_Listings of boxed layout items:_
-- begin --
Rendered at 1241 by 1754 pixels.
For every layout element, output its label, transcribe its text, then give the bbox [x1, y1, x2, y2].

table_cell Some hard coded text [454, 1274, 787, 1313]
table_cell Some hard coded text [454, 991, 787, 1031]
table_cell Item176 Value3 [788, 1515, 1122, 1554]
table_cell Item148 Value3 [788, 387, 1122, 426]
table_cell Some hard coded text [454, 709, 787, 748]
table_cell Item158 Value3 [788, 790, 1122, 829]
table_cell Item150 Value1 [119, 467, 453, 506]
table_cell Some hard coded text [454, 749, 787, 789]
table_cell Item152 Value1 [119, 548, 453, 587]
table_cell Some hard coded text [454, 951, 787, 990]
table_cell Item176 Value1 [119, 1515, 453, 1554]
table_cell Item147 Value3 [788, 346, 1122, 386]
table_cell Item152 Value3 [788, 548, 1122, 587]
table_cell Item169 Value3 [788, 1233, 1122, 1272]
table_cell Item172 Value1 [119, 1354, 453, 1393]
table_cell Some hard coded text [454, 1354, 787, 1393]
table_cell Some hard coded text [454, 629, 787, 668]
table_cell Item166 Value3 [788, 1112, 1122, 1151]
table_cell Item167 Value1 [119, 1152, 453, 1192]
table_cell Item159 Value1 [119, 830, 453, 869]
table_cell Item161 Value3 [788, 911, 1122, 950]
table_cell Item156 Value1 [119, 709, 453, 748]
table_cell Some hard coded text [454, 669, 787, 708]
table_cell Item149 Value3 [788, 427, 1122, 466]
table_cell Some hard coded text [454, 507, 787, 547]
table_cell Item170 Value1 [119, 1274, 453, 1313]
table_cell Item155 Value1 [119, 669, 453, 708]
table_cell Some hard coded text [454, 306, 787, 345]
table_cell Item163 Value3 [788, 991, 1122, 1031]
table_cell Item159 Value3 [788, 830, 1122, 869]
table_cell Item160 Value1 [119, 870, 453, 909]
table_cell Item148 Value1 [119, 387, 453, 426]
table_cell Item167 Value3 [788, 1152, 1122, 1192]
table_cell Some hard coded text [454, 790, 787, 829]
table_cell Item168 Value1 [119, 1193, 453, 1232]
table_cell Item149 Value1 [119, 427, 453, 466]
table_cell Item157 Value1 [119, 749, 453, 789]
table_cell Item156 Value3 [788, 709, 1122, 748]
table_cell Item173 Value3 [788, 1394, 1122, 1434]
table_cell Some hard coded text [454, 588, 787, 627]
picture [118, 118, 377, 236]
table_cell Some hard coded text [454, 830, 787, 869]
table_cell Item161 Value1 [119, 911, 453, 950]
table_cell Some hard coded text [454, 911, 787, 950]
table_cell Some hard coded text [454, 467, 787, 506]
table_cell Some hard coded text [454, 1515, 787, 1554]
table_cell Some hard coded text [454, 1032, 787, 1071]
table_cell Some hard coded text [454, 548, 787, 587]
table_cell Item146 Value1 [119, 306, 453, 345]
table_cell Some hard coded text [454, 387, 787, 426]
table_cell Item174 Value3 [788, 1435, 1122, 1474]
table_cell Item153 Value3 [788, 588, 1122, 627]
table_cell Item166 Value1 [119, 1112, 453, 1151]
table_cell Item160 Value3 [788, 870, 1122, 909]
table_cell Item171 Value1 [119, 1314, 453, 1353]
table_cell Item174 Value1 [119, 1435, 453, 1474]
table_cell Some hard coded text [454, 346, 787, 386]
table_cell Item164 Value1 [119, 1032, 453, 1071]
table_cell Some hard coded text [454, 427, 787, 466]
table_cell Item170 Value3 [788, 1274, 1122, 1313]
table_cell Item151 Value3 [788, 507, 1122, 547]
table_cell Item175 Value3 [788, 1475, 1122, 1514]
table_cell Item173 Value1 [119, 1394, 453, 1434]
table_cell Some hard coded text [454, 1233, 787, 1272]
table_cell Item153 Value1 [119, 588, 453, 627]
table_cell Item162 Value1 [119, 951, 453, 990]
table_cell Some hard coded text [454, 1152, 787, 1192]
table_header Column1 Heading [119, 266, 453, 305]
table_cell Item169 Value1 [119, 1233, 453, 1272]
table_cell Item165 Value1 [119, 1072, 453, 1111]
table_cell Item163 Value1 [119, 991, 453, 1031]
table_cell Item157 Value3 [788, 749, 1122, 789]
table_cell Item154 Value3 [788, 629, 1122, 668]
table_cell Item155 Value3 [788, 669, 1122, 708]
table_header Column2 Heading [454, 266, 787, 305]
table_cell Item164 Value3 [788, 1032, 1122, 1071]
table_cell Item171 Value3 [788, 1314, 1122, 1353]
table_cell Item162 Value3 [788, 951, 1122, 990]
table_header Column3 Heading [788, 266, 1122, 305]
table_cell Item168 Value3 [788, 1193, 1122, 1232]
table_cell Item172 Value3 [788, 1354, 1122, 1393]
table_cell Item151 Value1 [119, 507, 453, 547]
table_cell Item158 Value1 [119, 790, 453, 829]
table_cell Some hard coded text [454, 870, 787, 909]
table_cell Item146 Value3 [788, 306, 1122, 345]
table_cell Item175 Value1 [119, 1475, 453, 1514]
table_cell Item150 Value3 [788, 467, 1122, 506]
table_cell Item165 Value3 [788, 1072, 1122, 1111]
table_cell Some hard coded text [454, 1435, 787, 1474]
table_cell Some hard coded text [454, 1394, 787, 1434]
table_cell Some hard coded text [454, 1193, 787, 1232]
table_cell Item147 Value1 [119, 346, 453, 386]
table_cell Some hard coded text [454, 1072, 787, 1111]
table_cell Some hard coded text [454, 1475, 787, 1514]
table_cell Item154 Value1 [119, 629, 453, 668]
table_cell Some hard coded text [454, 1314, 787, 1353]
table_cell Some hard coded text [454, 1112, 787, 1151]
-- end --
-- begin --
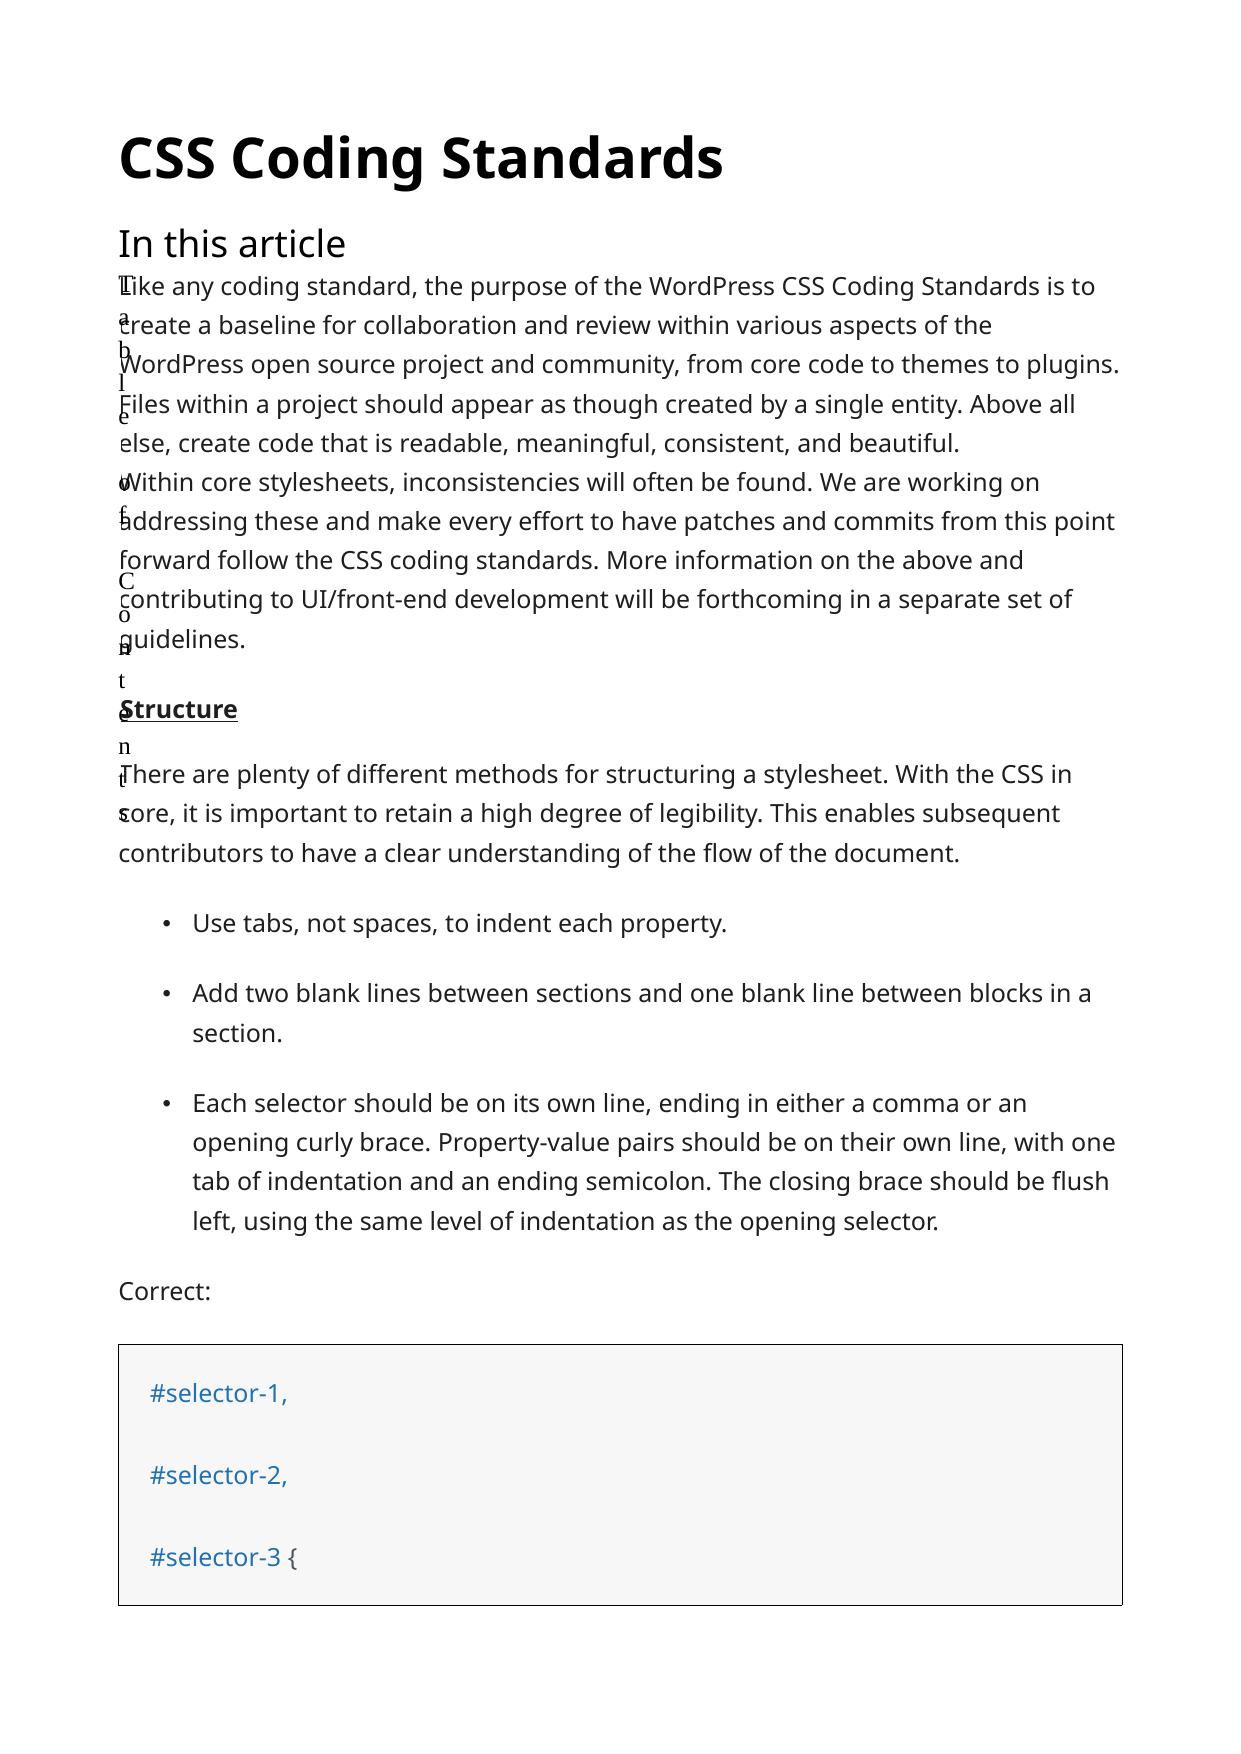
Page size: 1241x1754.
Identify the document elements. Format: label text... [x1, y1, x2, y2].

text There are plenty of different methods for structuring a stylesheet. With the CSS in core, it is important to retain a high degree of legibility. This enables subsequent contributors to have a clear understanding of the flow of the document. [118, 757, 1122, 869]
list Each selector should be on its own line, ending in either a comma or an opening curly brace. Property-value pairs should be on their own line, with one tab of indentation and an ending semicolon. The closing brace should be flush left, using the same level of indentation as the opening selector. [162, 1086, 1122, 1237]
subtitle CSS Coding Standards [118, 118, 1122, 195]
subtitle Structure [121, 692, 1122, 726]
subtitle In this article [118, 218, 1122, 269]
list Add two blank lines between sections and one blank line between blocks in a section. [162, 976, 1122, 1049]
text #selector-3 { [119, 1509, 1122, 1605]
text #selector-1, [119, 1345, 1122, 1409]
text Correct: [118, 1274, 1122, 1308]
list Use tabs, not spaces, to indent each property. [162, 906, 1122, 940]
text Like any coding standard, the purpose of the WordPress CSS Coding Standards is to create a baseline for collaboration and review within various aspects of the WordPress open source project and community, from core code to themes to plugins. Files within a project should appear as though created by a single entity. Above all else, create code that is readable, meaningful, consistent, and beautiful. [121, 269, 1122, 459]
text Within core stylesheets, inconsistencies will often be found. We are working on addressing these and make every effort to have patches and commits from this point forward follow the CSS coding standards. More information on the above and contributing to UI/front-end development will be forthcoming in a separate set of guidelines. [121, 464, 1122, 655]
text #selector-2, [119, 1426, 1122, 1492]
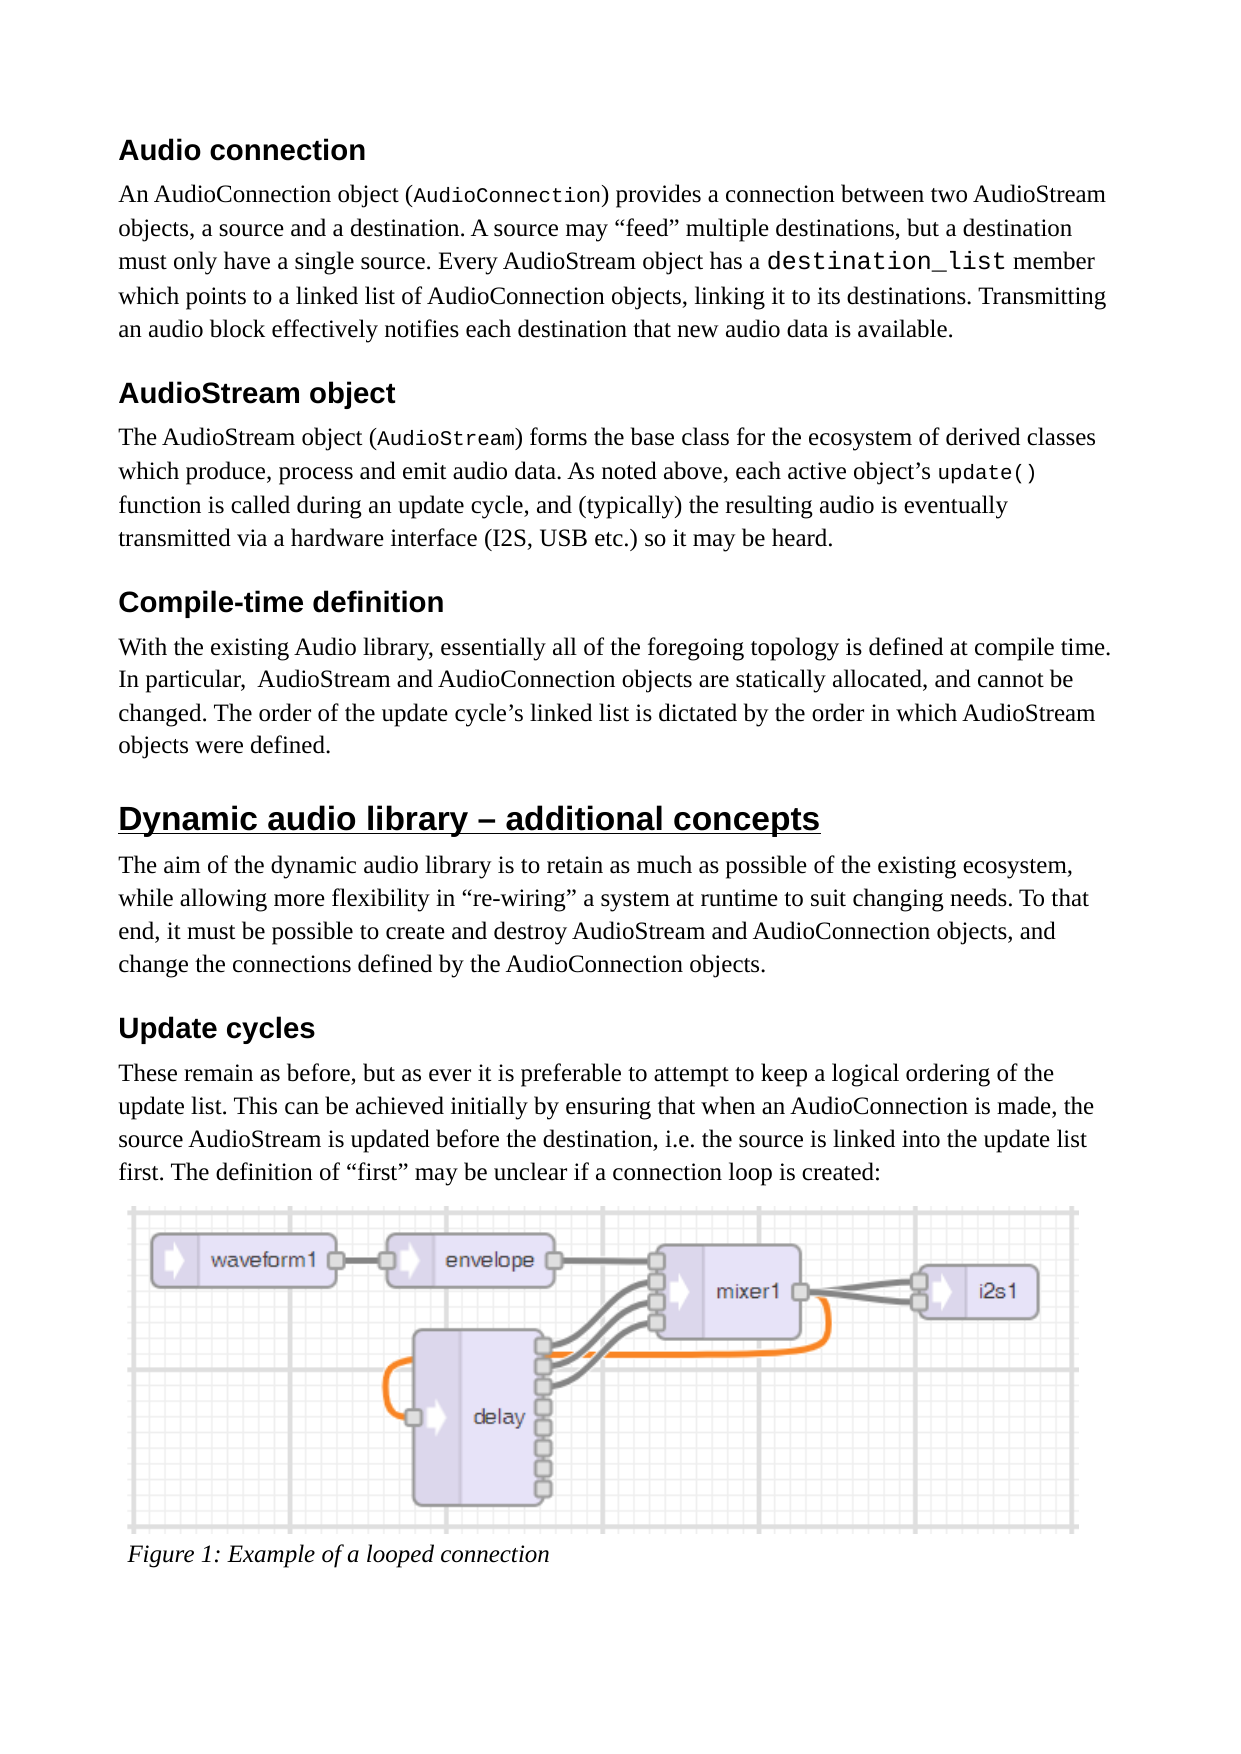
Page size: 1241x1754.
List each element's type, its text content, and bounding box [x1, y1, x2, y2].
-- end --
_Short problem:_ Copy out the lines word for word, starting with the line containing "Rendered at 1241 by 1754 pixels." and going on through the line containing "table_cell Item172 Value1".

_Output:_
Rendered at 1241 by 1754 pixels.
For every layout element, output its label, transcribe its text, then give the bbox [x1, y1, x2, y2].

table_cell Some hard coded text [454, 1274, 787, 1313]
table_cell Some hard coded text [454, 991, 787, 1031]
table_cell Item176 Value3 [788, 1515, 1122, 1554]
table_cell Item148 Value3 [788, 387, 1122, 426]
table_cell Some hard coded text [454, 709, 787, 748]
table_cell Item158 Value3 [788, 790, 1122, 829]
table_cell Item150 Value1 [119, 467, 453, 506]
table_cell Some hard coded text [454, 749, 787, 789]
table_cell Item152 Value1 [119, 548, 453, 587]
table_cell Some hard coded text [454, 951, 787, 990]
table_cell Item176 Value1 [119, 1515, 453, 1554]
table_cell Item147 Value3 [788, 346, 1122, 386]
table_cell Item152 Value3 [788, 548, 1122, 587]
table_cell Item169 Value3 [788, 1233, 1122, 1272]
table_cell Item172 Value1 [119, 1354, 453, 1393]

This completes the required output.